# Missing cat - Miller



## joannahobbs (Aug 16, 2012)

My cat went missing on Sunday 12th August 2012, from my house, in Southgate , Crawley.
He was in one minute, saw him go out the window, and havent seen him since!
He is a short haired domestic cat, all black, slim (but not under weight) He is quite tall, very long legs, male, was wearing a light blue collar, with a silver design on it (might not have it on now?!) 
Very friendly, but might be abit scared now as he has been gone for 4 nights (5 nights tonight, (16/08)
He isn't microchipped.
the whole family is missing him alot, and really would appreciate your help if you could give any info at all...
thank you


----------



## Ang2 (Jun 15, 2012)

You need to phone RSPCA and Cats Protection etc who all keep a register of found cats. Also call all the local vets incase he has been in an accident and handed in. Also (hate to say it) but you need to call your local Cleansing Dept to see if his body has been found as they keep a register also.

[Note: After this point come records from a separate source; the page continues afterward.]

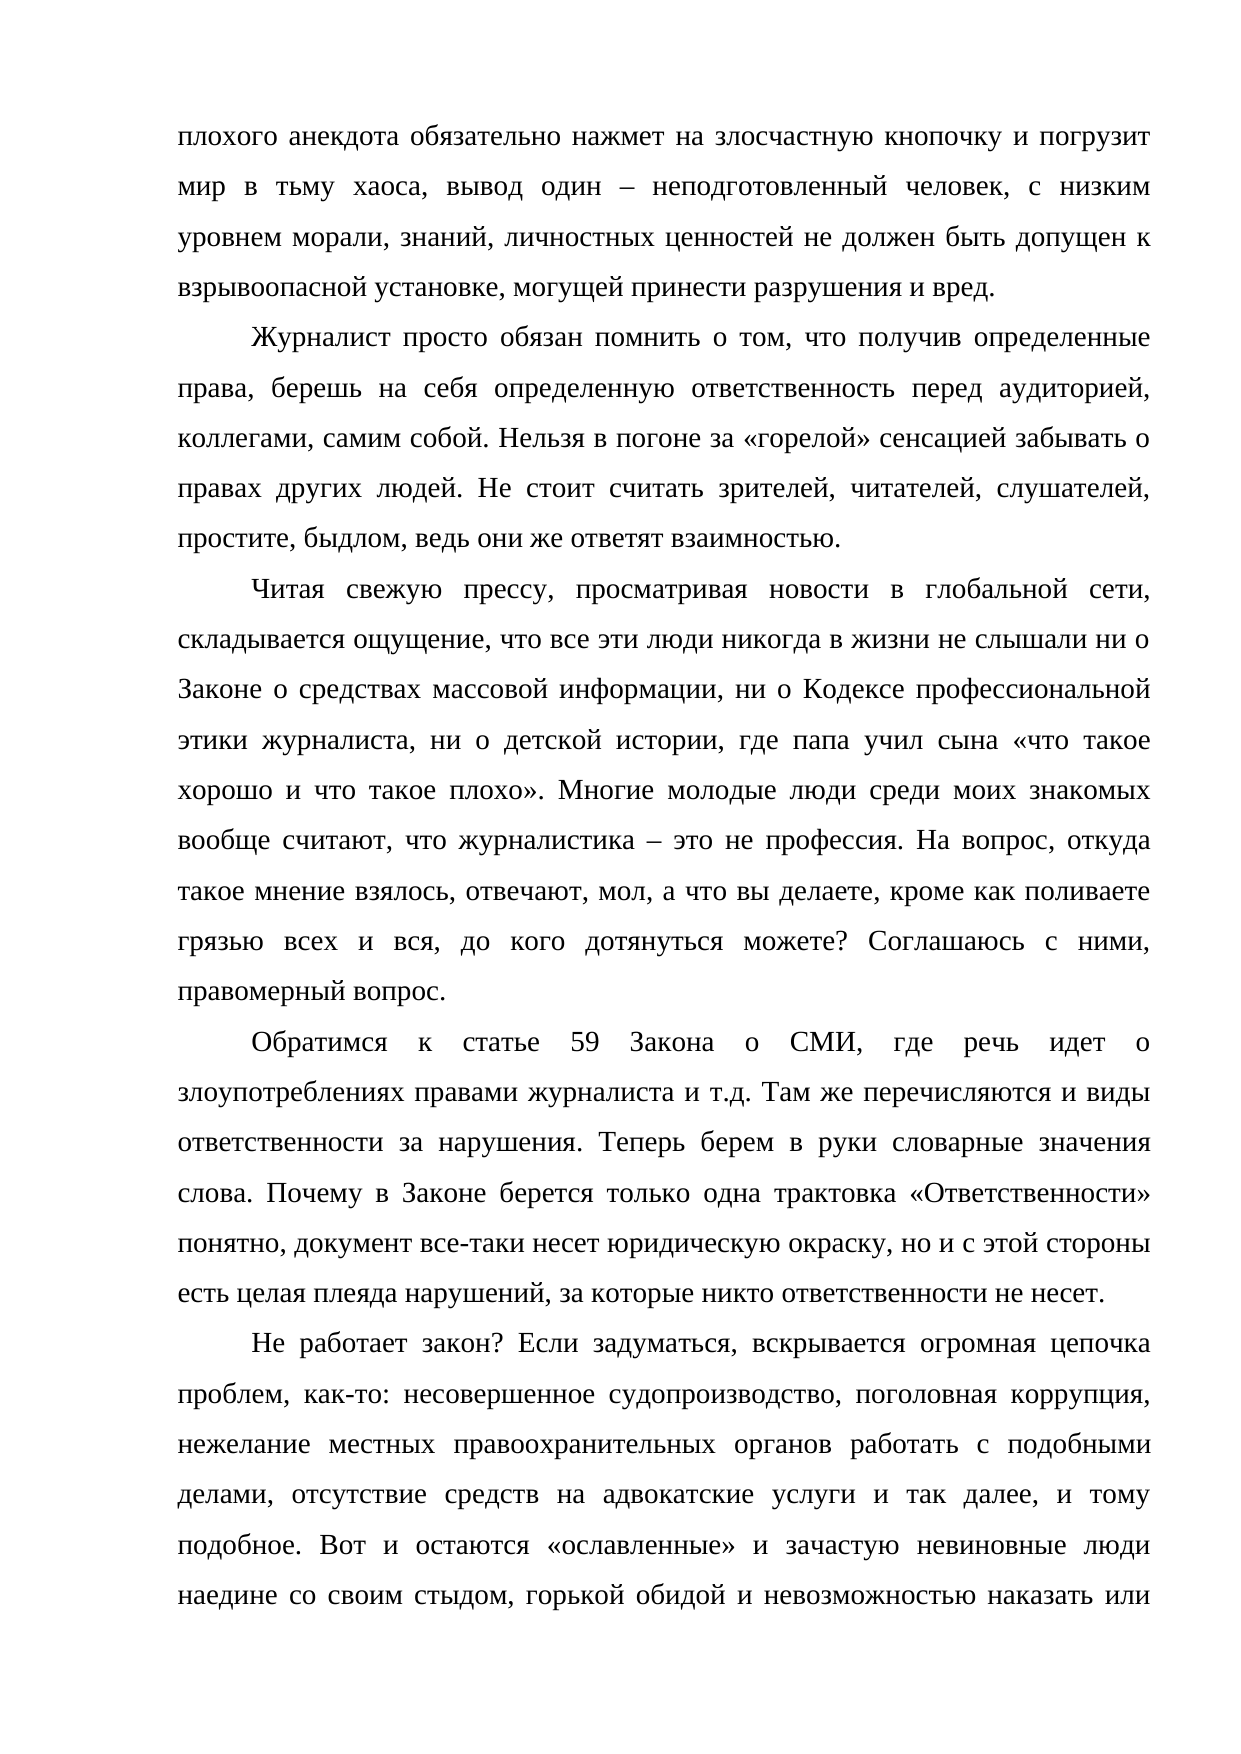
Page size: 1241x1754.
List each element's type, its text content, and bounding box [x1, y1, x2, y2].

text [177, 118, 1152, 303]
text Обратимся к статье 59 Закона о СМИ, где речь идет о злоупотреблениях правами журналиста и т.д. Там же перечисляются и виды ответственности за нарушения. Теперь берем в руки словарные значения слова. Почему в Законе берется только одна трактовка «Ответственности» понятно, документ все-таки несет юридическую окраску, но и с этой стороны есть целая плеяда нарушений, за которые никто ответственности не несет. [177, 1024, 1152, 1309]
text Читая свежую прессу, просматривая новости в глобальной сети, складывается ощущение, что все эти люди никогда в жизни не слышали ни о Законе о средствах массовой информации, ни о Кодексе профессиональной этики журналиста, ни о детской истории, где папа учил сына «что такое хорошо и что такое плохо». Многие молодые люди среди моих знакомых вообще считают, что журналистика – это не профессия. На вопрос, откуда такое мнение взялось, отвечают, мол, а что вы делаете, кроме как поливаете грязью всех и вся, до кого дотянуться можете? Соглашаюсь с ними, правомерный вопрос. [177, 571, 1152, 1007]
text Журналист просто обязан помнить о том, что получив определенные права, берешь на себя определенную ответственность перед аудиторией, коллегами, самим собой. Нельзя в погоне за «горелой» сенсацией забывать о правах других людей. Не стоит считать зрителей, читателей, слушателей, простите, быдлом, ведь они же ответят взаимностью. [177, 319, 1152, 554]
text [177, 1326, 1152, 1611]
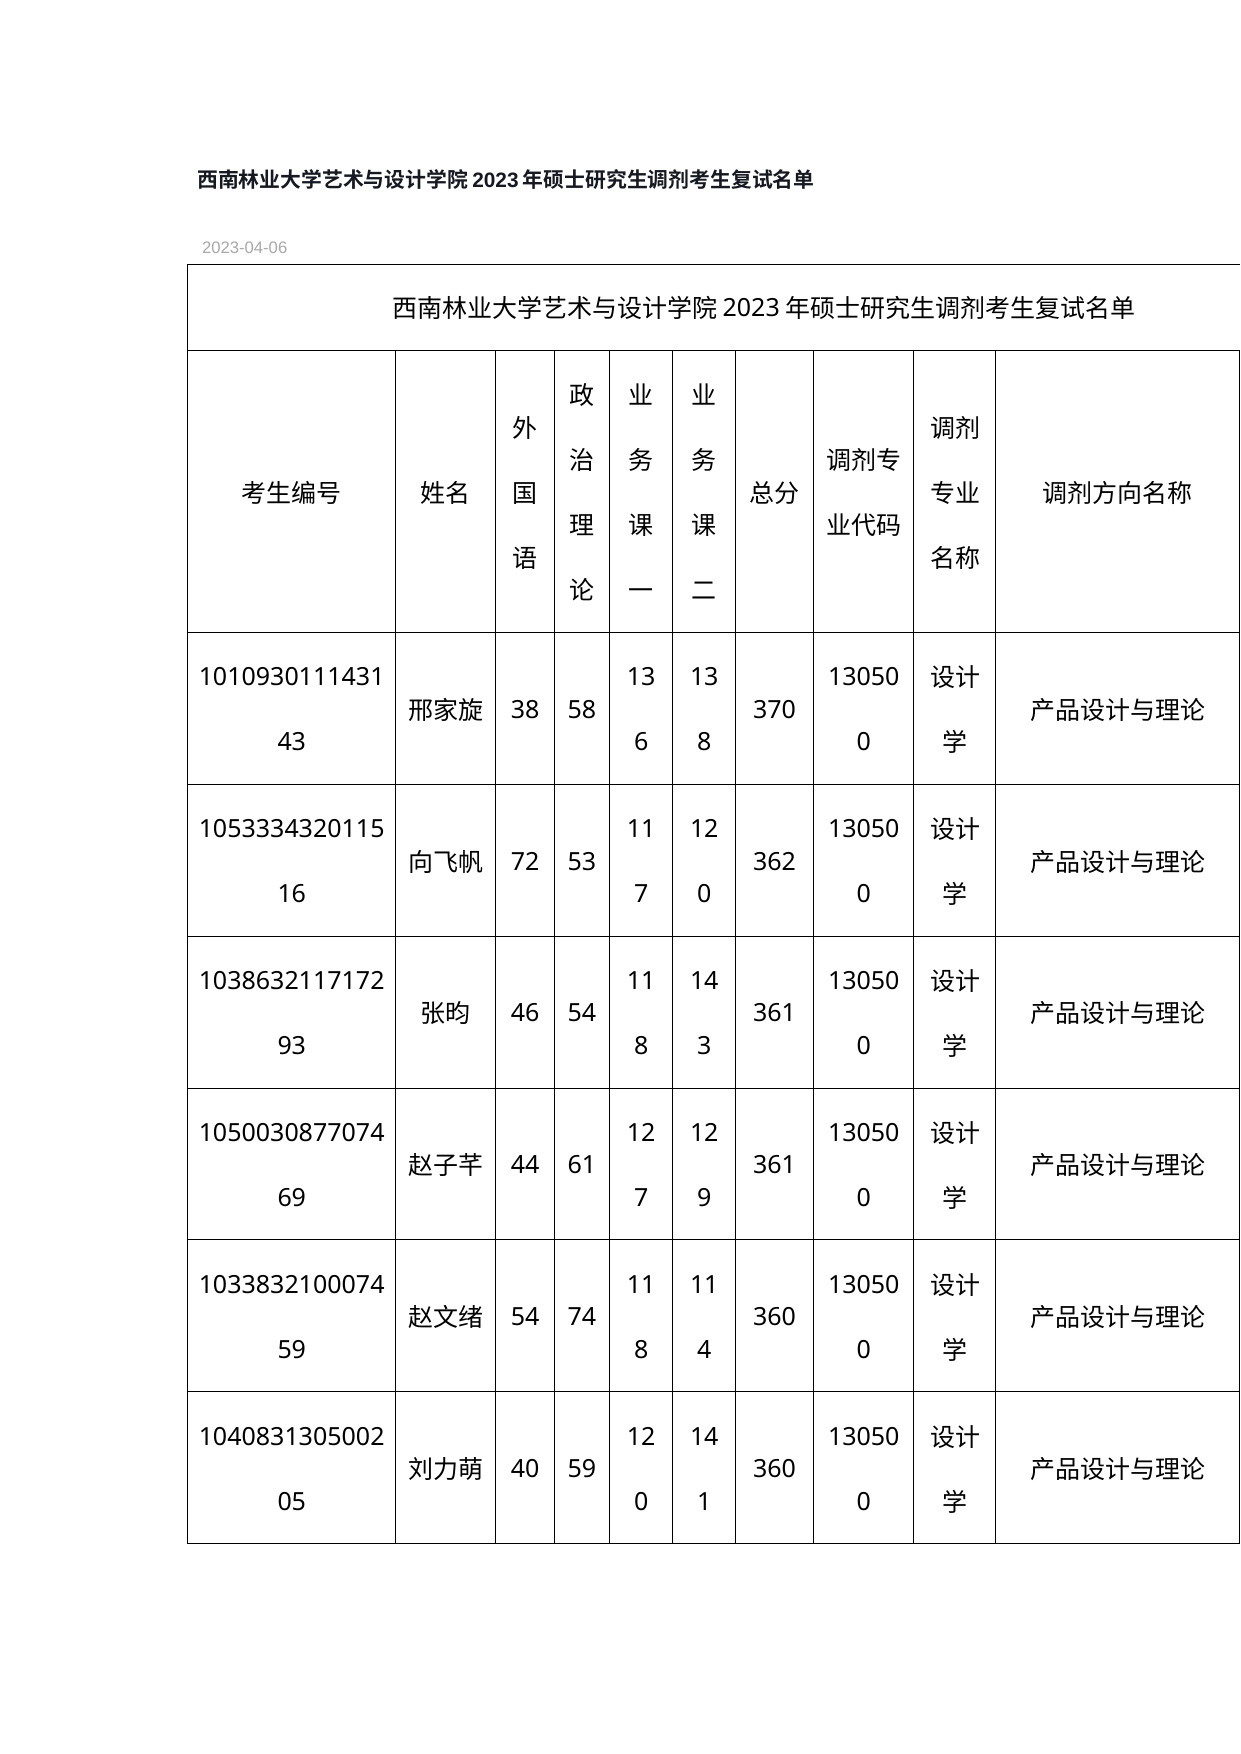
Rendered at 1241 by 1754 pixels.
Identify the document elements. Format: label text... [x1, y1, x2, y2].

table_cell 设计学 [914, 937, 995, 1087]
table_cell 赵文绪 [396, 1240, 495, 1391]
table_cell 产品设计与理论 [996, 633, 1239, 784]
table_cell 54 [555, 937, 609, 1087]
table_cell 143 [673, 937, 735, 1087]
table_cell 张昀 [396, 937, 495, 1087]
table_cell 103383210007459 [188, 1240, 395, 1391]
table_cell 362 [736, 785, 813, 936]
table_cell 61 [555, 1089, 609, 1239]
table_cell 考生编号 [188, 351, 395, 632]
table_cell 38 [496, 633, 554, 784]
table_cell 59 [555, 1392, 609, 1543]
table_cell 361 [736, 937, 813, 1087]
table_cell 向飞帆 [396, 785, 495, 936]
table_cell 105333432011516 [188, 785, 395, 936]
table_cell 姓名 [396, 351, 495, 632]
table_cell 130500 [814, 1089, 913, 1239]
table_cell 104083130500205 [188, 1392, 395, 1543]
table_cell 总分 [736, 351, 813, 632]
table_cell 产品设计与理论 [996, 1089, 1239, 1239]
table_header 西南林业大学艺术与设计学院2023年硕士研究生调剂考生复试名单 [188, 265, 1240, 350]
table_cell 130500 [814, 1392, 913, 1543]
table_cell 产品设计与理论 [996, 937, 1239, 1087]
table_cell 141 [673, 1392, 735, 1543]
table_cell 130500 [814, 1240, 913, 1391]
table_cell 53 [555, 785, 609, 936]
table_cell 赵子芊 [396, 1089, 495, 1239]
table_cell 58 [555, 633, 609, 784]
table_cell 产品设计与理论 [996, 1392, 1239, 1543]
table_cell 外国语 [496, 351, 554, 632]
table_cell 74 [555, 1240, 609, 1391]
subtitle 西南林业大学艺术与设计学院2023年硕士研究生调剂考生复试名单 [197, 162, 1043, 194]
table_cell 设计学 [914, 785, 995, 936]
table_cell 44 [496, 1089, 554, 1239]
table_cell 370 [736, 633, 813, 784]
table_cell 调剂方向名称 [996, 351, 1239, 632]
table_cell 127 [610, 1089, 672, 1239]
table_cell 业务课一 [610, 351, 672, 632]
table_cell 101093011143143 [188, 633, 395, 784]
table_cell 调剂专业代码 [814, 351, 913, 632]
table_cell 130500 [814, 633, 913, 784]
table_cell 136 [610, 633, 672, 784]
table_cell 120 [673, 785, 735, 936]
table_cell 360 [736, 1240, 813, 1391]
table_cell 设计学 [914, 1392, 995, 1543]
table_cell 产品设计与理论 [996, 1240, 1239, 1391]
table_cell 40 [496, 1392, 554, 1543]
table_cell 138 [673, 633, 735, 784]
table_cell 72 [496, 785, 554, 936]
table_cell 调剂专业名称 [914, 351, 995, 632]
table_cell 刘力萌 [396, 1392, 495, 1543]
table_cell 105003087707469 [188, 1089, 395, 1239]
table_cell 业务课二 [673, 351, 735, 632]
table_cell 360 [736, 1392, 813, 1543]
table_cell 120 [610, 1392, 672, 1543]
table_cell 117 [610, 785, 672, 936]
table_cell 设计学 [914, 633, 995, 784]
table_cell 邢家旋 [396, 633, 495, 784]
table_cell 361 [736, 1089, 813, 1239]
table_cell 114 [673, 1240, 735, 1391]
table_cell 设计学 [914, 1089, 995, 1239]
text 2023-04-06 [197, 231, 1043, 264]
table_cell 54 [496, 1240, 554, 1391]
table_cell 129 [673, 1089, 735, 1239]
table_cell 130500 [814, 785, 913, 936]
table_cell 产品设计与理论 [996, 785, 1239, 936]
table_cell 130500 [814, 937, 913, 1087]
table_cell 46 [496, 937, 554, 1087]
table_cell 设计学 [914, 1240, 995, 1391]
table_cell 103863211717293 [188, 937, 395, 1087]
table_cell 政治理论 [555, 351, 609, 632]
table_cell 118 [610, 1240, 672, 1391]
table_cell 118 [610, 937, 672, 1087]
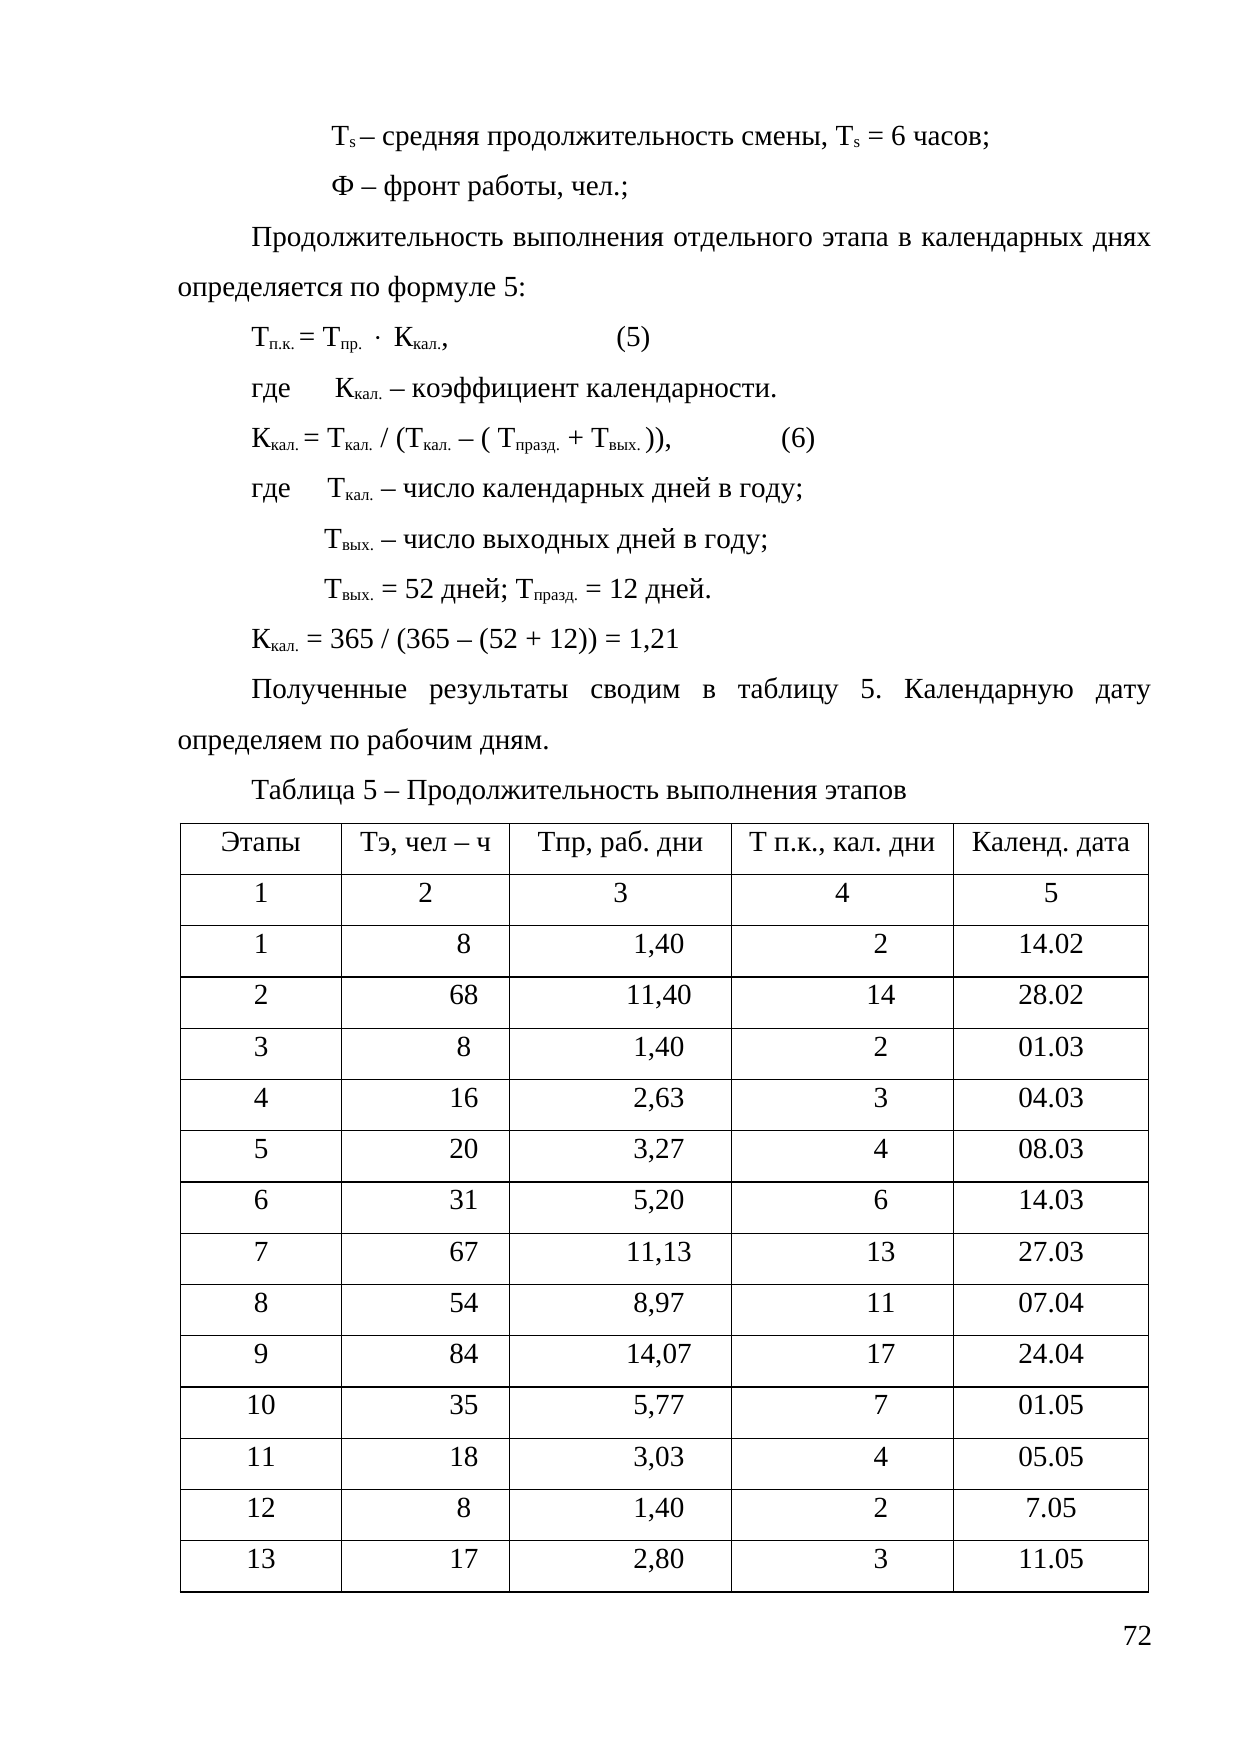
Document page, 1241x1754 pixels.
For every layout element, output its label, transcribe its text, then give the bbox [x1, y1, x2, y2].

table_cell 9 [181, 1336, 341, 1386]
text где Ккал. – коэффициент календарности. [177, 370, 1152, 403]
table_cell 8 [342, 1490, 509, 1540]
table_cell 13 [181, 1541, 341, 1591]
table_cell 11.05 [954, 1541, 1148, 1591]
table_cell 7 [732, 1388, 953, 1438]
table_cell 3,27 [510, 1131, 731, 1181]
text Тп.к. = Тпр. Ккал., (5) [177, 319, 1152, 353]
text Таблица 5 – Продолжительность выполнения этапов [177, 772, 1152, 806]
table_cell 17 [732, 1336, 953, 1386]
table_cell 3 [181, 1029, 341, 1079]
table_cell 27.03 [954, 1234, 1148, 1284]
table_cell 54 [342, 1285, 509, 1335]
table_cell 01.05 [954, 1388, 1148, 1438]
table_cell 05.05 [954, 1439, 1148, 1489]
table_cell 8 [181, 1285, 341, 1335]
table_cell 11,40 [510, 978, 731, 1028]
table_cell 08.03 [954, 1131, 1148, 1181]
text Продолжительность выполнения отдельного этапа в календарных днях определяется по формуле 5: [177, 219, 1152, 303]
table_header Тэ, чел – ч [342, 824, 509, 874]
table_cell 11,13 [510, 1234, 731, 1284]
table_cell 20 [342, 1131, 509, 1181]
text Полученные результаты сводим в таблицу 5. Календарную дату определяем по рабочим дням. [177, 672, 1152, 756]
table_cell 5,20 [510, 1183, 731, 1233]
table_cell 16 [342, 1080, 509, 1130]
table_cell 1 [181, 926, 341, 976]
table_cell 1,40 [510, 1490, 731, 1540]
table_cell 7 [181, 1234, 341, 1284]
text Тs – средняя продолжительность смены, Тs = 6 часов; [177, 118, 1152, 152]
table_cell 14,07 [510, 1336, 731, 1386]
table_cell 2 [732, 926, 953, 976]
table_cell 35 [342, 1388, 509, 1438]
table_cell 1 [181, 875, 341, 925]
table_header Календ. дата [954, 824, 1148, 874]
text Ккал. = 365 / (365 – (52 + 12)) = 1,21 [177, 621, 1152, 655]
table_cell 12 [181, 1490, 341, 1540]
table_cell 68 [342, 978, 509, 1028]
table_cell 14 [732, 978, 953, 1028]
table_cell 4 [732, 1439, 953, 1489]
table_cell 7.05 [954, 1490, 1148, 1540]
table_cell 3 [732, 1541, 953, 1591]
table_cell 5,77 [510, 1388, 731, 1438]
table_cell 3 [732, 1080, 953, 1130]
table_cell 3,03 [510, 1439, 731, 1489]
text где Ткал. – число календарных дней в году; [177, 470, 1152, 504]
table_cell 4 [181, 1080, 341, 1130]
table_cell 3 [510, 875, 731, 925]
table_cell 04.03 [954, 1080, 1148, 1130]
table_cell 11 [732, 1285, 953, 1335]
table_cell 14.02 [954, 926, 1148, 976]
table_cell 5 [181, 1131, 341, 1181]
table_cell 13 [732, 1234, 953, 1284]
table_cell 8,97 [510, 1285, 731, 1335]
table_cell 28.02 [954, 978, 1148, 1028]
table_cell 2 [732, 1029, 953, 1079]
table_cell 4 [732, 1131, 953, 1181]
text Твых. = 52 дней; Тпразд. = 12 дней. [177, 571, 1152, 604]
table_cell 4 [732, 875, 953, 925]
table_cell 5 [954, 875, 1148, 925]
table_cell 31 [342, 1183, 509, 1233]
table_cell 8 [342, 1029, 509, 1079]
table_cell 17 [342, 1541, 509, 1591]
table_cell 1,40 [510, 926, 731, 976]
table_cell 1,40 [510, 1029, 731, 1079]
table_cell 6 [181, 1183, 341, 1233]
table_header Тпр, раб. дни [510, 824, 731, 874]
table_header Этапы [181, 824, 341, 874]
table_cell 2,63 [510, 1080, 731, 1130]
text Твых. – число выходных дней в году; [177, 521, 1152, 554]
table_cell 14.03 [954, 1183, 1148, 1233]
table_cell 8 [342, 926, 509, 976]
table_cell 10 [181, 1388, 341, 1438]
text Ф – фронт работы, чел.; [177, 168, 1152, 202]
table_cell 07.04 [954, 1285, 1148, 1335]
table_cell 11 [181, 1439, 341, 1489]
table_cell 67 [342, 1234, 509, 1284]
table_cell 2,80 [510, 1541, 731, 1591]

On a brighter note, a while ago, one of mine went missing for 4 days and turned up ok. Think she had been locked in somewhere. Ive cat proofed the garden since then because its such a worry.


----------



## Grace_Lily (Nov 28, 2010)

Hi and welcome Joanna,

Sorry to hear Miller is missing, Ang has given you some great tips already but just wanted to add a few more I also did when my cat was missing.

*Make posters and flyers to put up around the local area and through people's doors

*Go out shaking the food tin/ tapping a bowl/ calling your cat at all different times of the day, and repeat your routes regularly. Our cat was found in a garage only 4 doors down but for some reason hadn't called out to us until she had been missing for a couple of days.

*Ask people if you can search their gardens, something may have spooked him and he may be hiding away. You will get on your hands and knees to look for him, it's doubtful other people will.

Hope he turns up safe and sound soon


----------



## buffie (May 31, 2010)

So sorry to read that your cat is missing.This link may give you some advice on things you can do to hopefully find him.....http://www.petforums.co.uk/cat-chat/141450-what-do-when-you-lose-cat.html Paws crossed that you find him soon.


----------